==== EXERCISE MATERIALS
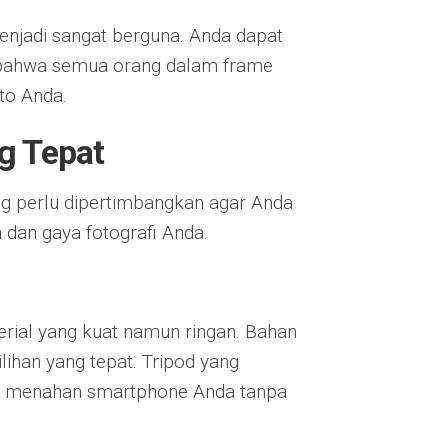
menjadi sangat berguna. Anda dapat
bahwa semua orang dalam frame
to Anda.
ng Tepat
ang perlu dipertimbangkan agar Anda
dan gaya fotografi Anda.
erial yang kuat namun ringan. Bahan
lihan yang tepat. Tripod yang
pu menahan smartphone Anda tanpa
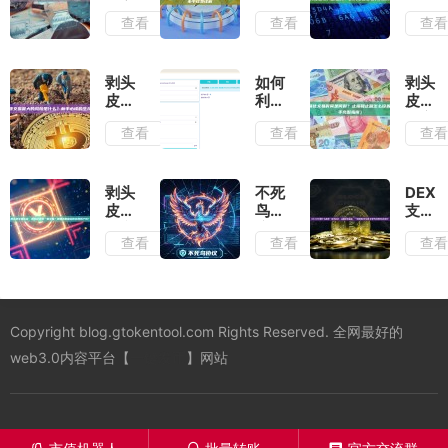
易主
需要
么判
查看
查看
查
要看
多少
断趋
什么
钱？
势？
指
GTokenTool
剥头
标？
各主
皮需
剥头
如何
剥头
有哪
流公
要看
皮交
利用
皮最
些经
链一
大周
易最
GTokenTool
佳交
查看
查看
查
典剥
键发
期
大的
市值
易时
头皮
币手
吗？
风险
机器
间是
策
续费
是什
人打
何
略？
详解
么？
造完
时？
剥头
不死
DEX
新手
美 K
止损
皮交
鸟协
支付
必读
线？
和止
易必
议是
是什
查看
查看
查
的生
项目
盈怎
读：
什
么意
存指
方必
么设
如何
么？
思？
南
备的
置？
记录
蝴蝶
新手
市值
（新
每一
K线
必
管理
手完
笔交
走势
读：
Copyright blog.gtokentool.com Rights Reserved. 全网最好的
策略
整指
易？
调整
从概
南）
复盘
护盘
念到
web3.0内容平台【
一键发币
】网站
真的
机制
实
能拯
的首
操，
救你
创解
一文
的账
读
看懂
户
去中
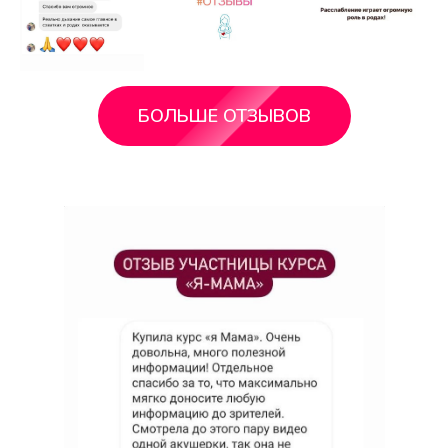
БОЛЬШЕ ОТЗЫВОВ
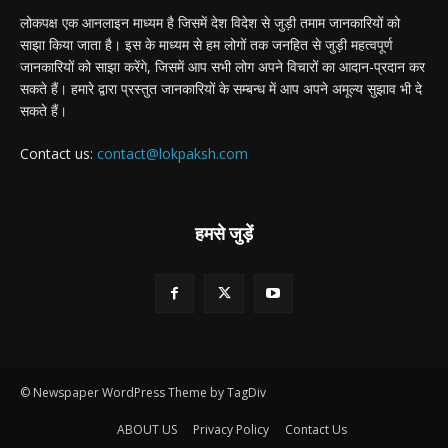
लोकपक्ष एक आनलाइन माध्यम है जिसमें देश विदेश से जुड़ी तमाम जानकारियों को
साझा किया जाता है। इस के माध्यम से हम लोगों तक जनहित से जुड़ी महत्वपूर्ण
जानकारियों को साझा करेंगे, जिसमें आप सभी लोग अपने विचारों का आदान-प्रदान कर
सकते हैं। हमारे द्वारा प्रस्तुत जानकारियों के सम्बन्ध में आप अपने अमूल्य सुझाव भी दे
सकते हैं।
Contact us:
contact@lokpaksh.com
हमसे जुड़ें
© Newspaper WordPress Theme by TagDiv
ABOUT US
Privacy Policy
Contact Us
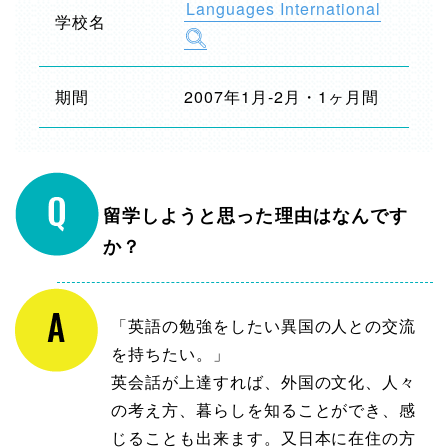
Languages International
学校名
期間
2007年1月-2月・1ヶ月間
留学しようと思った理由はなんです
か？
「英語の勉強をしたい異国の人との交流
を持ちたい。」
英会話が上達すれば、外国の文化、人々
の考え方、暮らしを知ることができ、感
じることも出来ます。又日本に在住の方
========
■ **REQUIRED ACTION**:
Whenever a picture appears, leave it out, and return every record exactly.

■ **ANSWER SPACE**:
menjadi sangat berguna. Anda dapat
bahwa semua orang dalam frame
to Anda.
ng Tepat
ang perlu dipertimbangkan agar Anda
dan gaya fotografi Anda.
erial yang kuat namun ringan. Bahan
lihan yang tepat. Tripod yang
pu menahan smartphone Anda tanpa
易主
需要
么判
查看
查看
查
要看
多少
断趋
什么
钱？
势？
指
GTokenTool
剥头
标？
各主
皮需
剥头
如何
剥头
有哪
流公
要看
皮交
利用
皮最
些经
链一
大周
易最
GTokenTool
佳交
查看
查看
查
典剥
键发
期
大的
市值
易时
头皮
币手
吗？
风险
机器
间是
策
续费
是什
人打
何
略？
详解
么？
造完
时？
剥头
不死
DEX
新手
美 K
止损
皮交
鸟协
支付
必读
线？
和止
易必
议是
是什
查看
查看
查
的生
项目
盈怎
读：
什
么意
存指
方必
么设
如何
么？
思？
南
备的
置？
记录
蝴蝶
新手
市值
（新
每一
K线
必
管理
手完
笔交
走势
读：
Copyright blog.gtokentool.com Rights Reserved. 全网最好的
策略
整指
易？
调整
从概
南）
复盘
护盘
念到
web3.0内容平台【
一键发币
】网站
真的
机制
实
能拯
的首
操，
救你
创解
一文
的账
读
看懂
户
去中
БОЛЬШЕ ОТЗЫВОВ
लोकपक्ष एक आनलाइन माध्यम है जिसमें देश विदेश से जुड़ी तमाम जानकारियों को
साझा किया जाता है। इस के माध्यम से हम लोगों तक जनहित से जुड़ी महत्वपूर्ण
जानकारियों को साझा करेंगे, जिसमें आप सभी लोग अपने विचारों का आदान-प्रदान कर
सकते हैं। हमारे द्वारा प्रस्तुत जानकारियों के सम्बन्ध में आप अपने अमूल्य सुझाव भी दे
सकते हैं।
Contact us:
contact@lokpaksh.com
हमसे जुड़ें
© Newspaper WordPress Theme by TagDiv
ABOUT US
Privacy Policy
Contact Us
Languages International
学校名
期間
2007年1月-2月・1ヶ月間
留学しようと思った理由はなんです
か？
「英語の勉強をしたい異国の人との交流
を持ちたい。」
英会話が上達すれば、外国の文化、人々
の考え方、暮らしを知ることができ、感
じることも出来ます。又日本に在住の方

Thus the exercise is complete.